I do not rule out the shock suffered by the pandemic which affects us as it affects the entire planet. But the old countries of Europe, for example, have a historical depth that allows them to absorb the fallout from the global health crisis less violently.


In Quebec, our health institutions, our schools and our social services have turned out to be abysses of disorganization. CHSLDs that we had hoped to be places of kindness, efficiency and competence are now branded in Quebec history.

What about the incomprehensible mismanagement in the hospital system? Waiting years for surgery, months for a doctor's appointment and hours for an urgent consultation. Who dares claim that all the reports and studies, a paperwork that is constantly accumulating, which end up being shelved, have provided solutions?

And now voices are rising, Anglophones, of course, but also Francophones to affirm that our laws which aim to curb our assimilation are above all laws which divide and tear Quebecers apart. This brutal and hateful way of denying the right of French Quebec to protect its majority and to affirm its distinct identity through secularism reveals the extent of the contempt towards us from too many English-speaking Quebecers. And that, alas, with the blessing of French speakers ashamed of their heritage. Francophones who think they are superior because they speak English. But without too often knowing the culture and literature inseparable from the genius of the English language itself.

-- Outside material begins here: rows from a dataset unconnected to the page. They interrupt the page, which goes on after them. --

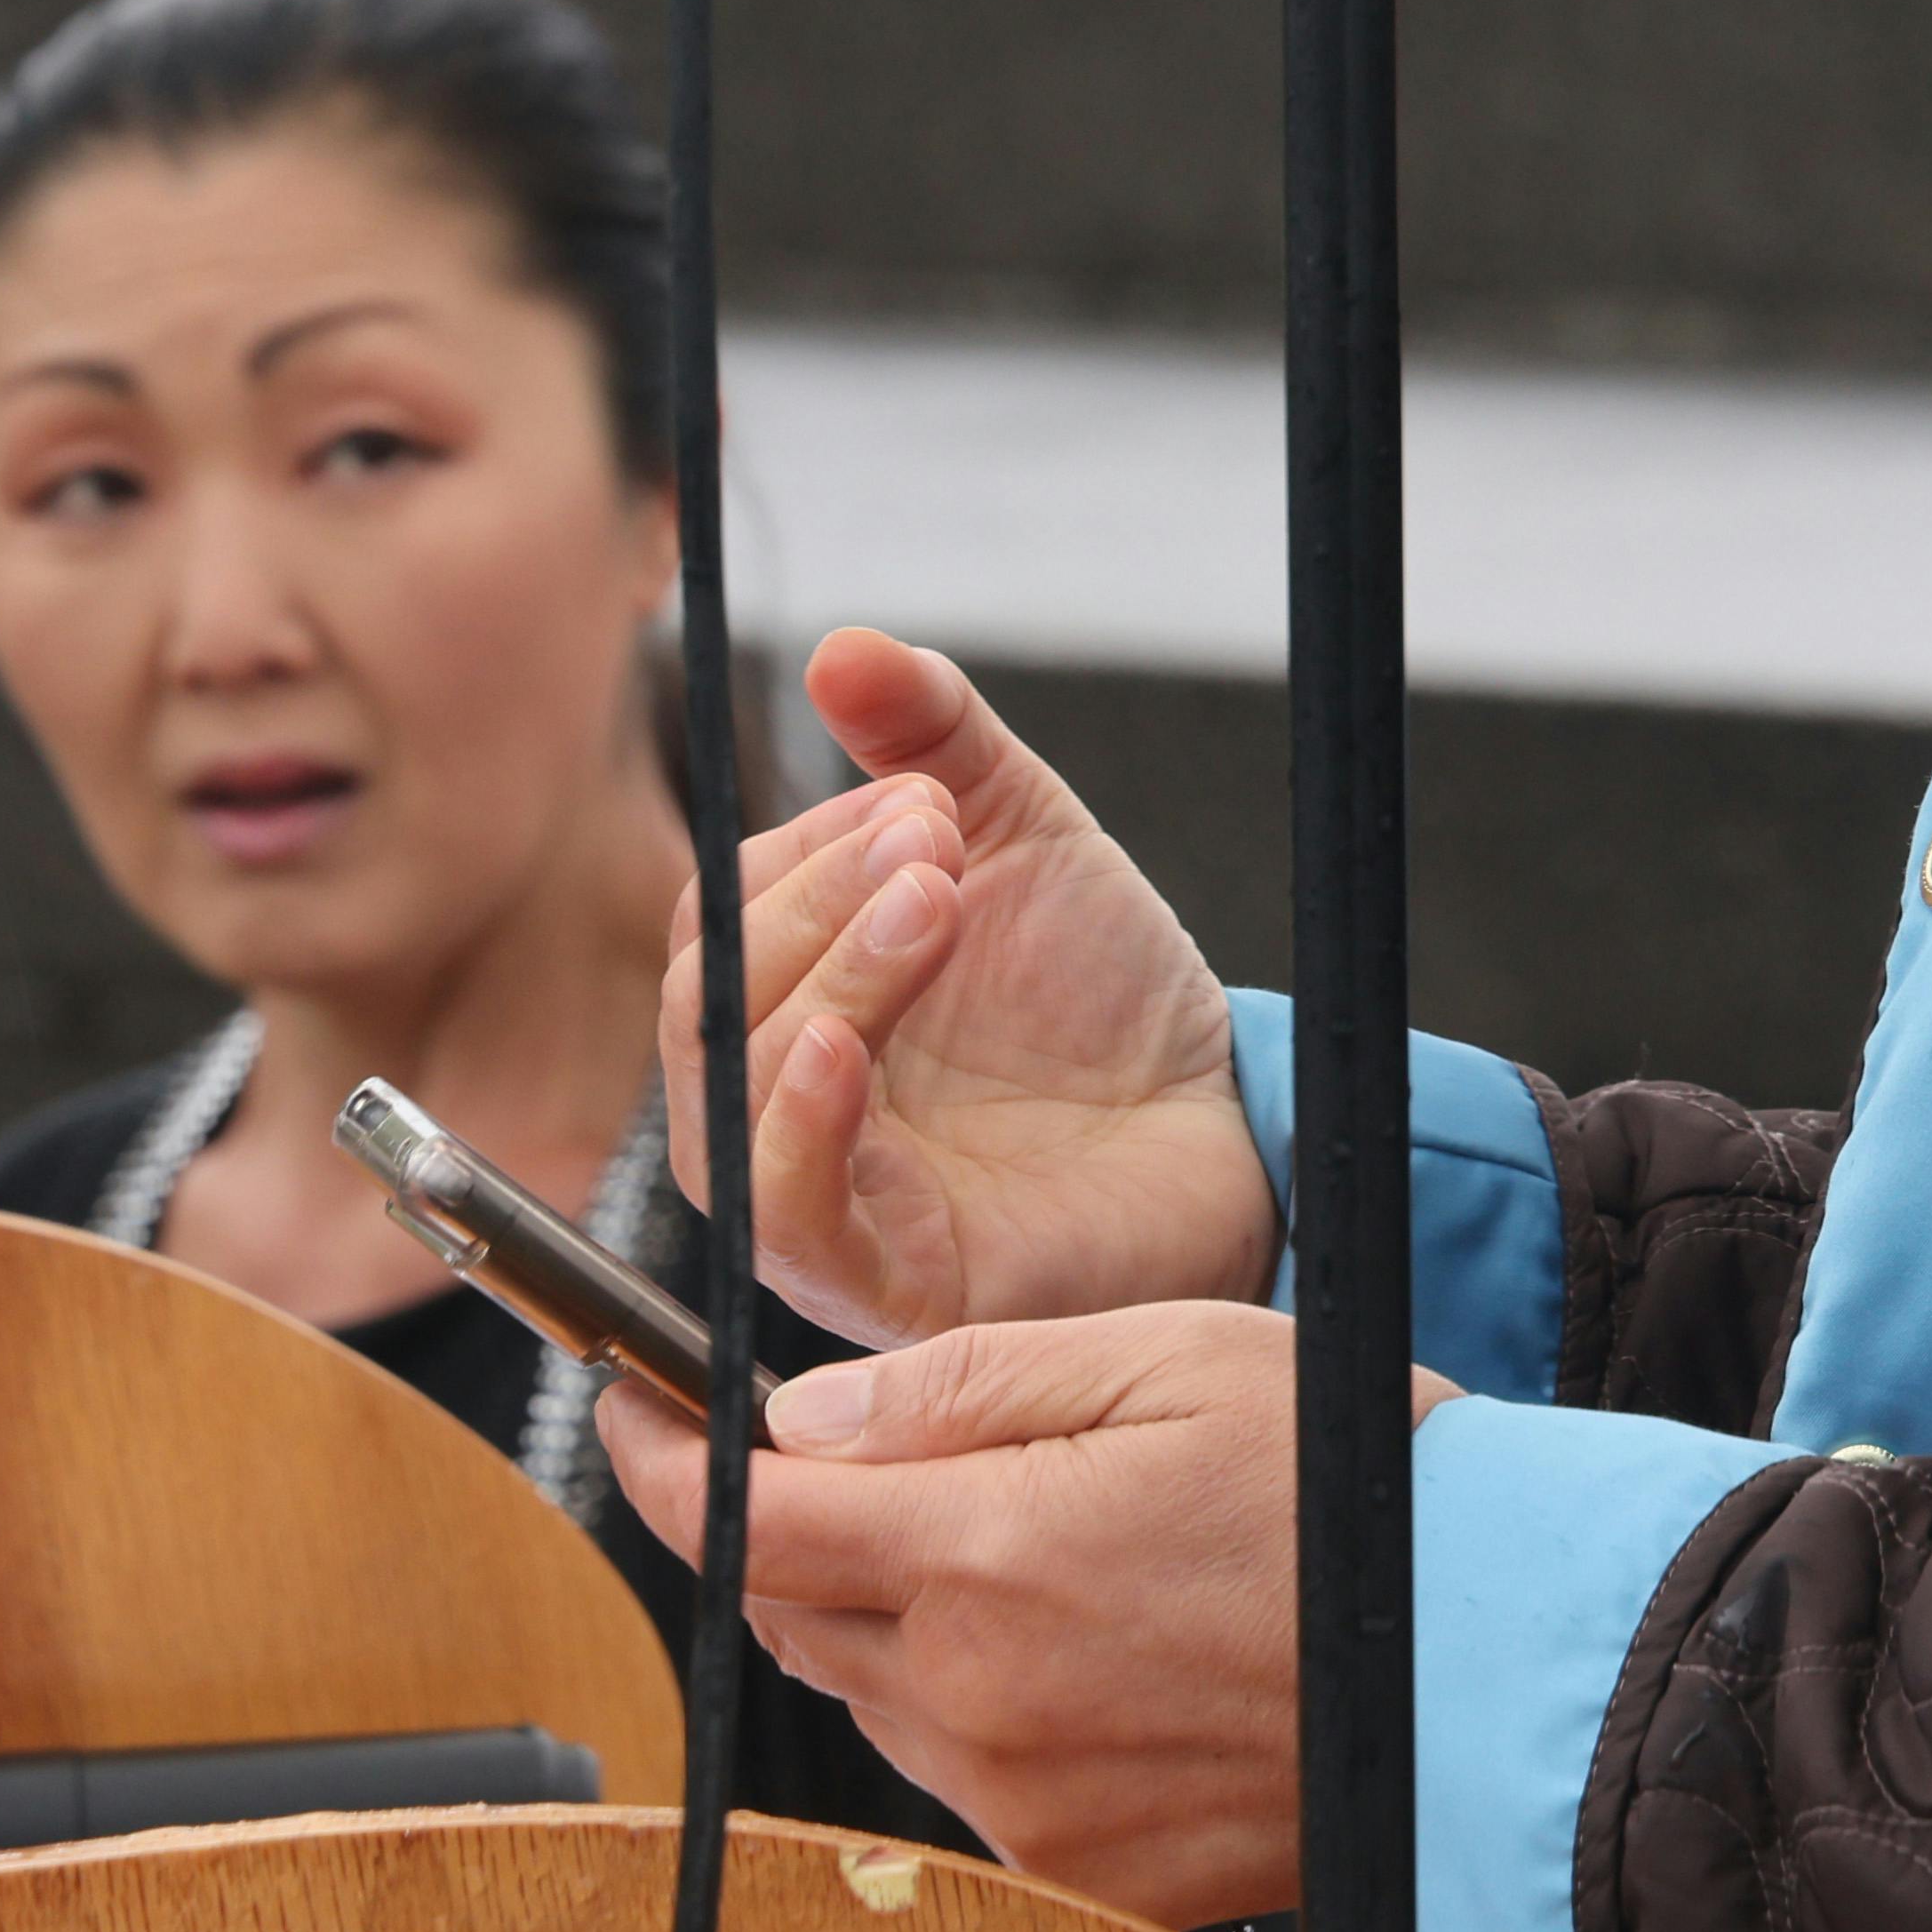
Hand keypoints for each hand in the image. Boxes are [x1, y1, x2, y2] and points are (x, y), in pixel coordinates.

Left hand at [601, 1304, 1441, 1929]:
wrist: (1501, 1669)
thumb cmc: (1359, 1487)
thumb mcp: (1170, 1358)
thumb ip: (969, 1381)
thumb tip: (809, 1414)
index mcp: (990, 1552)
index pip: (748, 1517)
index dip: (667, 1458)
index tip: (642, 1410)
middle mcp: (980, 1697)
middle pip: (797, 1612)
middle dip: (801, 1528)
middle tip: (876, 1458)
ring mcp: (1025, 1802)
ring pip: (874, 1698)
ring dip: (898, 1618)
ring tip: (1044, 1548)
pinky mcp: (1078, 1871)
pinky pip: (961, 1781)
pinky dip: (976, 1704)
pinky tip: (1088, 1646)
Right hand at [663, 628, 1276, 1345]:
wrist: (1223, 1128)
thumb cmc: (1101, 1000)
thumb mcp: (1026, 836)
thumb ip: (932, 742)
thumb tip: (842, 648)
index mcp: (788, 1002)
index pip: (721, 918)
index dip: (809, 850)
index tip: (928, 800)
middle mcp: (772, 1106)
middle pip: (708, 1000)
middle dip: (819, 900)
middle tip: (938, 841)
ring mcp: (817, 1201)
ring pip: (734, 1096)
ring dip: (830, 979)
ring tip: (936, 900)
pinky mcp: (877, 1283)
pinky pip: (786, 1216)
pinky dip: (796, 1125)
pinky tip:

Is it verbal swelling to talk about Quebec's disarray today?

Anglo-Quebecers are also clearly plunged into disarray. They see the PLQ slipping under their feet. Do they understand that their allergy to Bill 101 ended up altering their belonging to Quebec?

The refusal of sovereignty by the French-speaking majority through the two referendums did not calm them down. The very idea of ​​an officially French Quebec seems to them to be intolerable. Like the popular enthusiasm for the CAQ, which they understand is sweeping the net to the point of now weakening the only party in Quebec that still guaranteed them a sharing of power.

This no doubt explains why the accommodation they showed in the past with respect to laws protecting French is now becoming problematic, even intolerable in their eyes.